**EXERCISE OBJECTIVE**
Collect all lines containing the word "tình" from the data.

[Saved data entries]
== Segment start ==

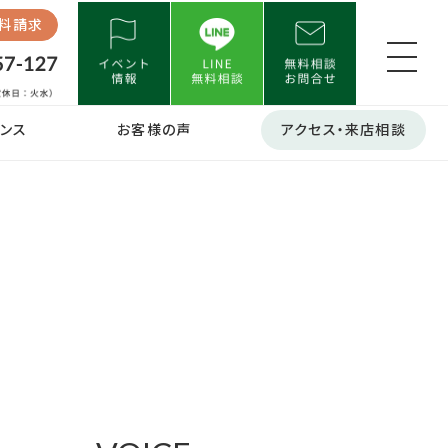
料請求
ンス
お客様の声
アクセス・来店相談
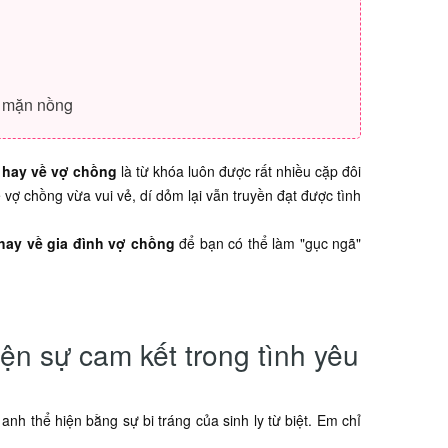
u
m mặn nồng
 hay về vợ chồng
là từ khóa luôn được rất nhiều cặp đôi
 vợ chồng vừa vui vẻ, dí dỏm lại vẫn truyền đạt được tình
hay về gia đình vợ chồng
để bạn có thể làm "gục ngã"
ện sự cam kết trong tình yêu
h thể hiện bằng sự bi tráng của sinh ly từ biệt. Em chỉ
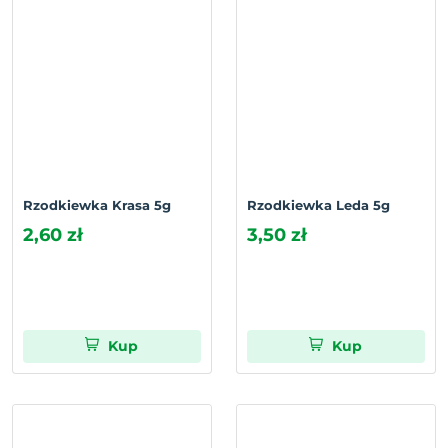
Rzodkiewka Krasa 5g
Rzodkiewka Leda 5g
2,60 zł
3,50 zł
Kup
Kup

== Segment end ==

**SOLUTION FOR THIS EXERCISE**
 vợ chồng vừa vui vẻ, dí dỏm lại vẫn truyền đạt được tình
ện sự cam kết trong tình yêu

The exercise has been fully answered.